- Your task:
Copy out exactly the stretch below, from the line with "Verrouillage centralisé" through the line with "Artikel Terbaru", both included; the pictures stay out.

Top of Supplied data

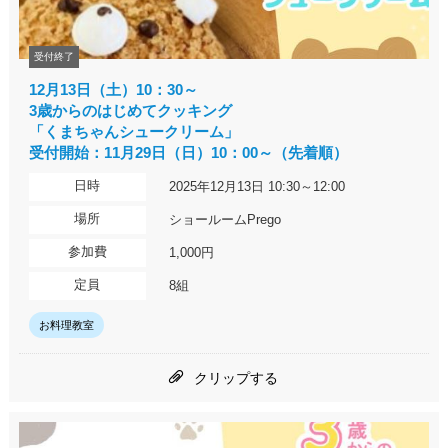
受付終了
12月13日（土）10：30～
3歳からのはじめてクッキング
「くまちゃんシュークリーム」
受付開始：11月29日（日）10：00～（先着順）
日時
2025年12月13日 10:30～12:00
場所
ショールームPrego
参加費
1,000円
定員
8組
お料理教室
クリップする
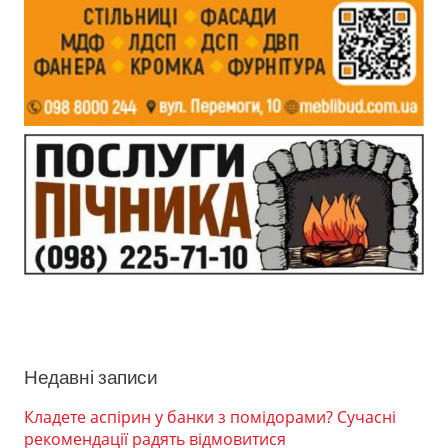
Недавні записи
Кладете аспірин у банки з помідорами? Сучасні
рекомендації радять відмовитися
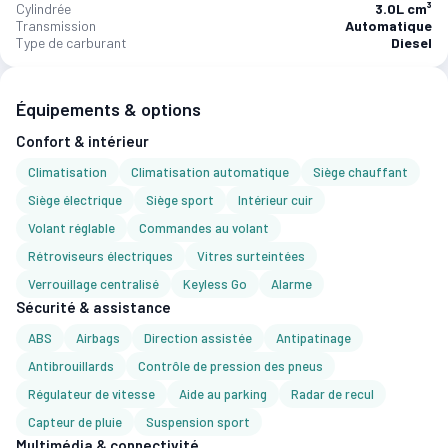
Cylindrée
3.0L cm³
Transmission
Automatique
Type de carburant
Diesel
Équipements & options
Confort & intérieur
Climatisation
Climatisation automatique
Siège chauffant
Siège électrique
Siège sport
Intérieur cuir
Volant réglable
Commandes au volant
Rétroviseurs électriques
Vitres surteintées
Verrouillage centralisé
Keyless Go
Alarme
Sécurité & assistance
ABS
Airbags
Direction assistée
Antipatinage
Antibrouillards
Contrôle de pression des pneus
Régulateur de vitesse
Aide au parking
Radar de recul
Capteur de pluie
Suspension sport
Multimédia & connectivité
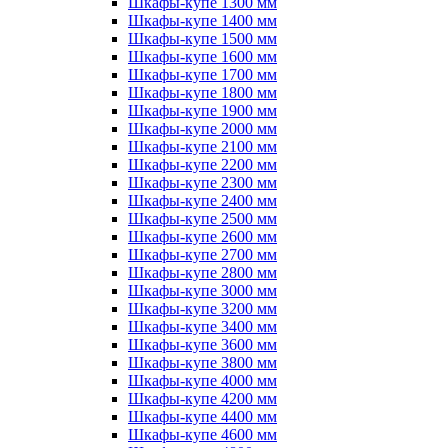
Шкафы-купе 1300 мм
Шкафы-купе 1400 мм
Шкафы-купе 1500 мм
Шкафы-купе 1600 мм
Шкафы-купе 1700 мм
Шкафы-купе 1800 мм
Шкафы-купе 1900 мм
Шкафы-купе 2000 мм
Шкафы-купе 2100 мм
Шкафы-купе 2200 мм
Шкафы-купе 2300 мм
Шкафы-купе 2400 мм
Шкафы-купе 2500 мм
Шкафы-купе 2600 мм
Шкафы-купе 2700 мм
Шкафы-купе 2800 мм
Шкафы-купе 3000 мм
Шкафы-купе 3200 мм
Шкафы-купе 3400 мм
Шкафы-купе 3600 мм
Шкафы-купе 3800 мм
Шкафы-купе 4000 мм
Шкафы-купе 4200 мм
Шкафы-купе 4400 мм
Шкафы-купе 4600 мм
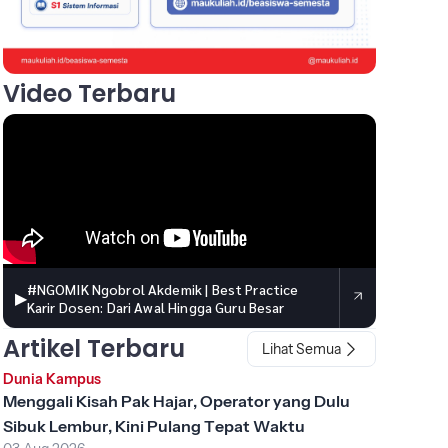
Video Terbaru
#NGOMIK Ngobrol Akdemik | Best Practice
▶
Karir Dosen: Dari Awal Hingga Guru Besar
Artikel Terbaru
Lihat Semua
Dunia Kampus
Menggali Kisah Pak Hajar, Operator yang Dulu
Sibuk Lembur, Kini Pulang Tepat Waktu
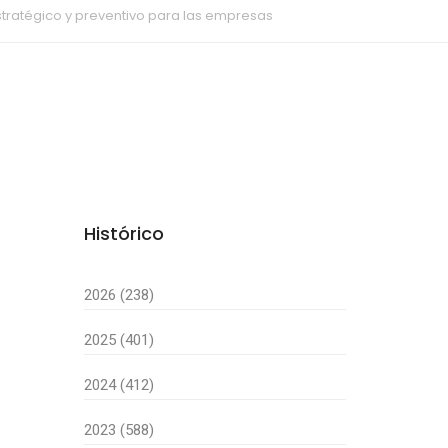
estratégico y preventivo para las empresas
Histórico
2026 (238)
2025 (401)
2024 (412)
2023 (588)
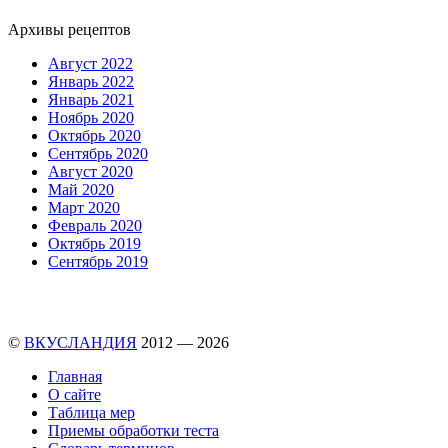
Архивы рецептов
Август 2022
Январь 2022
Январь 2021
Ноябрь 2020
Октябрь 2020
Сентябрь 2020
Август 2020
Май 2020
Март 2020
Февраль 2020
Октябрь 2019
Сентябрь 2019
©
ВКУСЛАНДИЯ
2012 — 2026
Главная
О сайте
Таблица мер
Приемы обработки теста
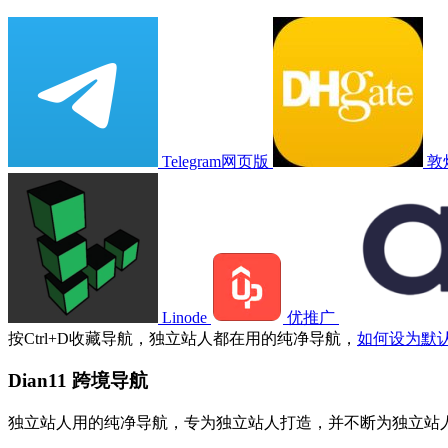
Telegram网页版
敦
Linode
优推广
按
Ctrl
+
D
收藏导航，独立站人都在用的纯净导航，
如何设为默
Dian11 跨境导航
独立站人用的纯净导航，专为独立站人打造，并不断为独立站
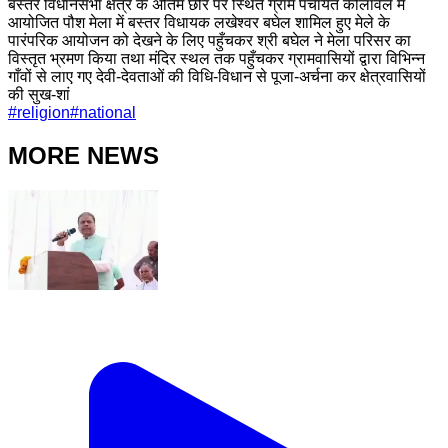
बस्तर विधानसभा क्षेत्र के अंतिम छोर पर स्थित ग्राम पंचायत कोलावल में
आयोजित पौश मेला में बस्तर विधायक लखेश्वर बघेल शामिल हुए मेले के
पारंपरिक आयोजन को देखने के लिए पहुँचकर श्री बघेल ने मेला परिसर का
विस्तृत भ्रमण किया तथा मंदिर स्थल तक पहुँचकर ग्रामवासियों द्वारा विभिन्न
गाँवों से लाए गए देवी-देवताओं की विधि-विधान से पूजा-अर्चना कर क्षेत्रवासियों
की सुख-शां
#
religion
#
national
MORE NEWS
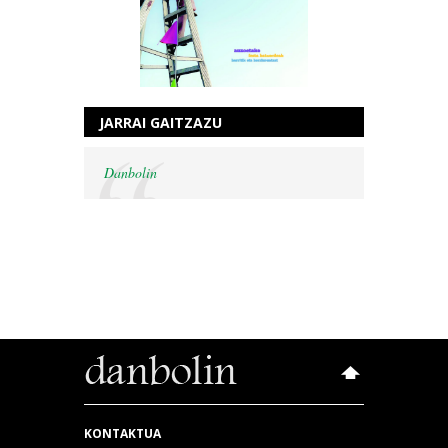
JARRAI GAITZAZU
Danbolin
KONTAKTUA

Bottom of Supplied data

- Your solution:
Verrouillage centralisé
Keyless Go
Alarme
Sécurité & assistance
ABS
Airbags
Direction assistée
Antipatinage
Antibrouillards
Contrôle de pression des pneus
Régulateur de vitesse
Aide au parking
Radar de recul
Capteur de pluie
Suspension sport
Multimédia & connectivité
Шкафы-купе 1300 мм
Шкафы-купе 1400 мм
Шкафы-купе 1500 мм
Шкафы-купе 1600 мм
Шкафы-купе 1700 мм
Шкафы-купе 1800 мм
Шкафы-купе 1900 мм
Шкафы-купе 2000 мм
Шкафы-купе 2100 мм
Шкафы-купе 2200 мм
Шкафы-купе 2300 мм
Шкафы-купе 2400 мм
Шкафы-купе 2500 мм
Шкафы-купе 2600 мм
Шкафы-купе 2700 мм
Шкафы-купе 2800 мм
Шкафы-купе 3000 мм
Шкафы-купе 3200 мм
Шкафы-купе 3400 мм
Шкафы-купе 3600 мм
Шкафы-купе 3800 мм
Шкафы-купе 4000 мм
Шкафы-купе 4200 мм
Шкафы-купе 4400 мм
Шкафы-купе 4600 мм
Video Terbaru
#NGOMIK Ngobrol Akdemik | Best Practice
▶
Karir Dosen: Dari Awal Hingga Guru Besar
Artikel Terbaru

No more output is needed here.